» **TASK ITEM**
The response must contain every line below in which "down" appears.

START RECORD EXTRACTS

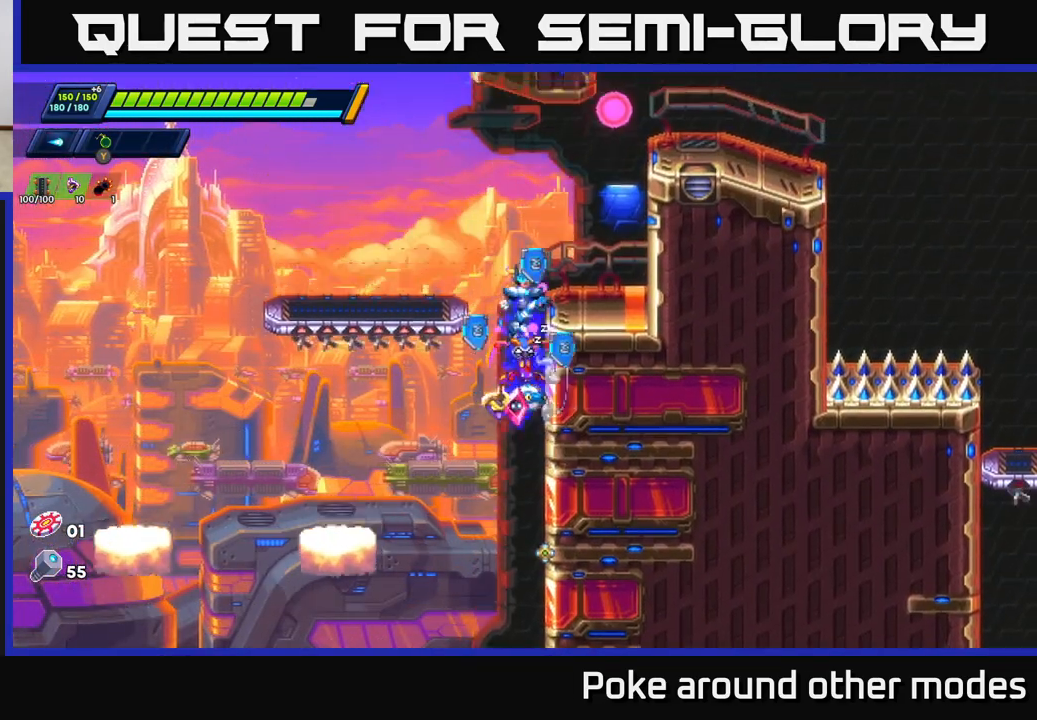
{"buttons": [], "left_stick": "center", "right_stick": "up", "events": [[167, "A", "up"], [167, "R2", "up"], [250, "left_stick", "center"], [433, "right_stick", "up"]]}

END RECORD EXTRACTS
START RECORD EXTRACTS

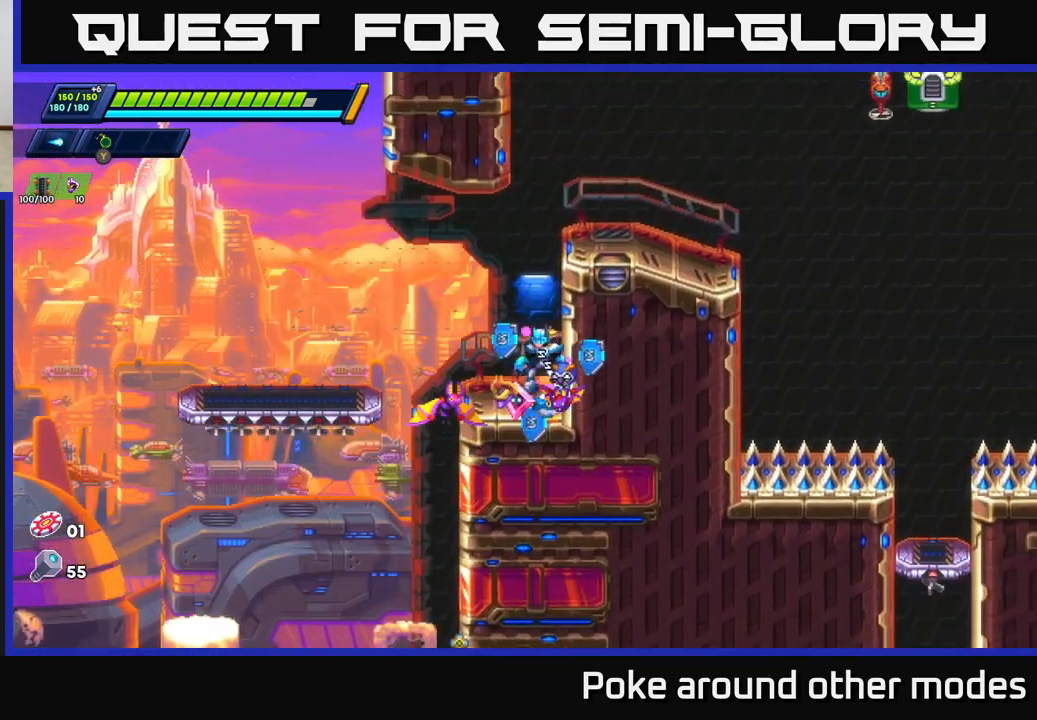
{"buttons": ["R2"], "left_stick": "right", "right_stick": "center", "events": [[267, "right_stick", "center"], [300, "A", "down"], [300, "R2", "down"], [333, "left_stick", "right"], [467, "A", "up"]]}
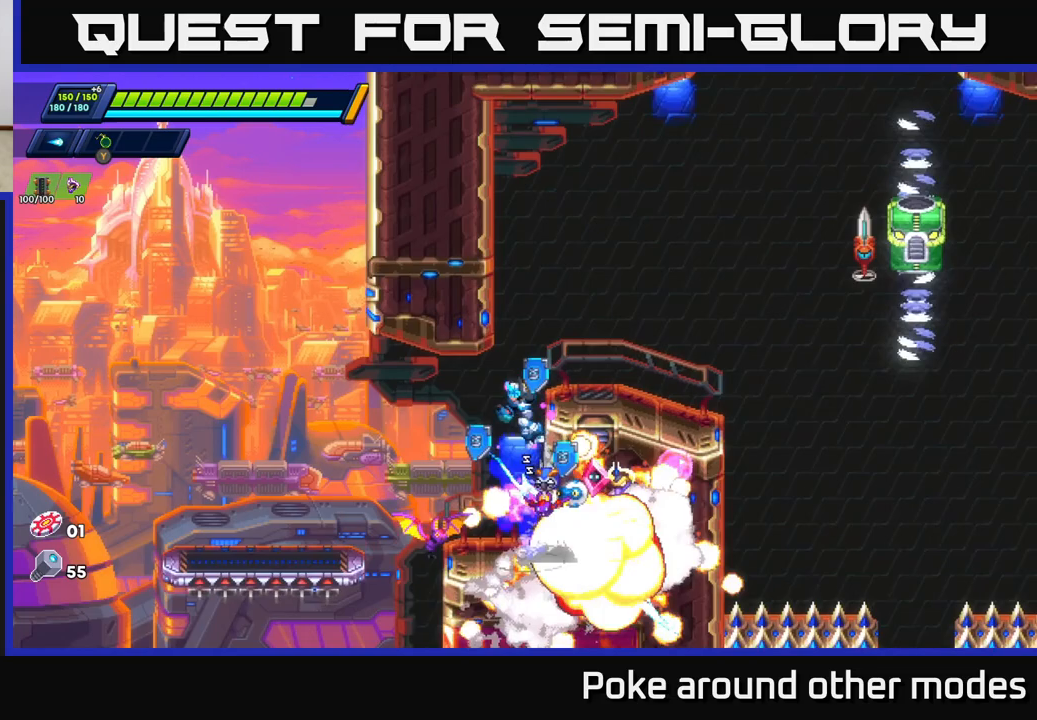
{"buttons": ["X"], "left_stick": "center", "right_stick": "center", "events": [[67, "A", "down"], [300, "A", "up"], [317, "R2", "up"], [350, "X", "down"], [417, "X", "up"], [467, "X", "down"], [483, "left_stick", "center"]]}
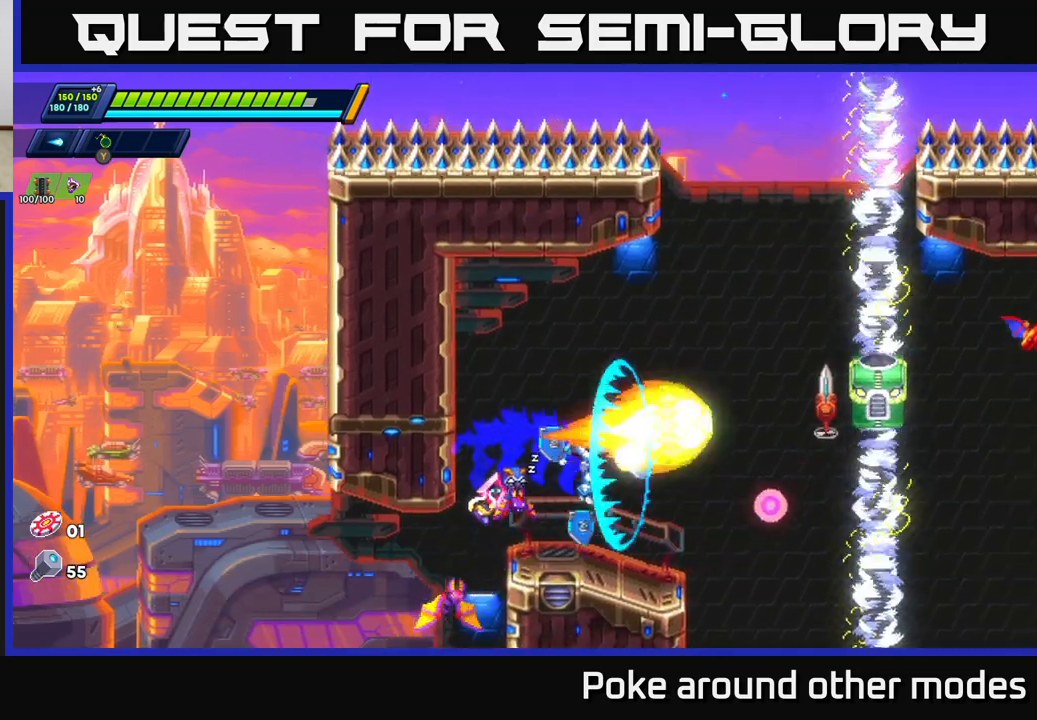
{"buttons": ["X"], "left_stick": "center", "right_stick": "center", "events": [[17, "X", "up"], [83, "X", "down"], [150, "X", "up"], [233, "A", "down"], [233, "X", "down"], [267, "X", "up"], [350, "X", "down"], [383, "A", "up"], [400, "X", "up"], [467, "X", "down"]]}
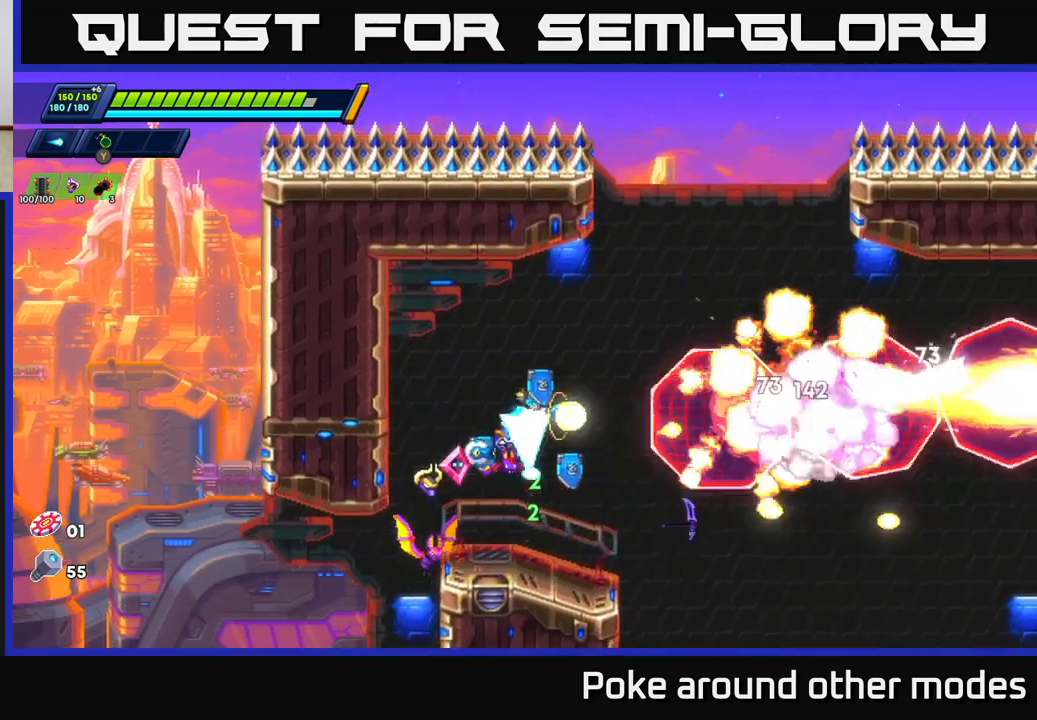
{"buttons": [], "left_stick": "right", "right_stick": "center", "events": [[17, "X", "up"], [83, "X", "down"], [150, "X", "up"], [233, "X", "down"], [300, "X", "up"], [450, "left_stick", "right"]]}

END RECORD EXTRACTS

» **WRITTEN SOLUTION**
{"buttons": ["R2"], "left_stick": "right", "right_stick": "center", "events": [[267, "right_stick", "center"], [300, "A", "down"], [300, "R2", "down"], [333, "left_stick", "right"], [467, "A", "up"]]}
{"buttons": ["X"], "left_stick": "center", "right_stick": "center", "events": [[67, "A", "down"], [300, "A", "up"], [317, "R2", "up"], [350, "X", "down"], [417, "X", "up"], [467, "X", "down"], [483, "left_stick", "center"]]}
{"buttons": ["X"], "left_stick": "center", "right_stick": "center", "events": [[17, "X", "up"], [83, "X", "down"], [150, "X", "up"], [233, "A", "down"], [233, "X", "down"], [267, "X", "up"], [350, "X", "down"], [383, "A", "up"], [400, "X", "up"], [467, "X", "down"]]}
{"buttons": [], "left_stick": "right", "right_stick": "center", "events": [[17, "X", "up"], [83, "X", "down"], [150, "X", "up"], [233, "X", "down"], [300, "X", "up"], [450, "left_stick", "right"]]}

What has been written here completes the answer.